**Work instructions:** Of the entries that follow, how many lines hold the string "Tarogong"? Write the number and nothing more.

**Page-level text extractions:**
============

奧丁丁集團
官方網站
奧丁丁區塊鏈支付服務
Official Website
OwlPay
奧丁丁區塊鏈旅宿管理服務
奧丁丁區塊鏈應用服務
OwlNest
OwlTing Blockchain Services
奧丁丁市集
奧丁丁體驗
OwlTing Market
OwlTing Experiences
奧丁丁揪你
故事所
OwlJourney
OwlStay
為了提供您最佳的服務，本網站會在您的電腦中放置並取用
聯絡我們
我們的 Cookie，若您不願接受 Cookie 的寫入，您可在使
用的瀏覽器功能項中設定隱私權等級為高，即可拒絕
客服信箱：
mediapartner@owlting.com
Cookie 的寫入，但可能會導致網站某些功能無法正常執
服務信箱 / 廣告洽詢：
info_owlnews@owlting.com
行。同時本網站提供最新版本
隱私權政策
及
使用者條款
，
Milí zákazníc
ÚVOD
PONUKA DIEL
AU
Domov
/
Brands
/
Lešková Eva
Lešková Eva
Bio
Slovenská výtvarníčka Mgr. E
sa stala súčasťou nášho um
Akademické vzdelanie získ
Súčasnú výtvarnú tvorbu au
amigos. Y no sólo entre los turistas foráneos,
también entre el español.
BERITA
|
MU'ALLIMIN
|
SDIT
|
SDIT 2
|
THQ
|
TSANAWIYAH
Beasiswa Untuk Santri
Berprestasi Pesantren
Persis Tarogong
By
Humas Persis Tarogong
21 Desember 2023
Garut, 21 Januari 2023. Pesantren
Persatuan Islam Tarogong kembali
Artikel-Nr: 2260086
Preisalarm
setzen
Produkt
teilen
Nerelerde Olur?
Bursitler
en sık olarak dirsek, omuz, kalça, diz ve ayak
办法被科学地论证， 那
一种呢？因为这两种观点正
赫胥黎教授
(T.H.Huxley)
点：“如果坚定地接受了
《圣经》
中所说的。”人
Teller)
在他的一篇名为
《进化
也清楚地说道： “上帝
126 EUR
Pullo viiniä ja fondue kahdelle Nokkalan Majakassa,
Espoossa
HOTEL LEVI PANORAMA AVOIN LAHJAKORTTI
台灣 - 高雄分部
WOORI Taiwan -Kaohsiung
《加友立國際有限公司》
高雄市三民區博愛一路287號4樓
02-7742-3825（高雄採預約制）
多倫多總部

============

**Answer box:** 3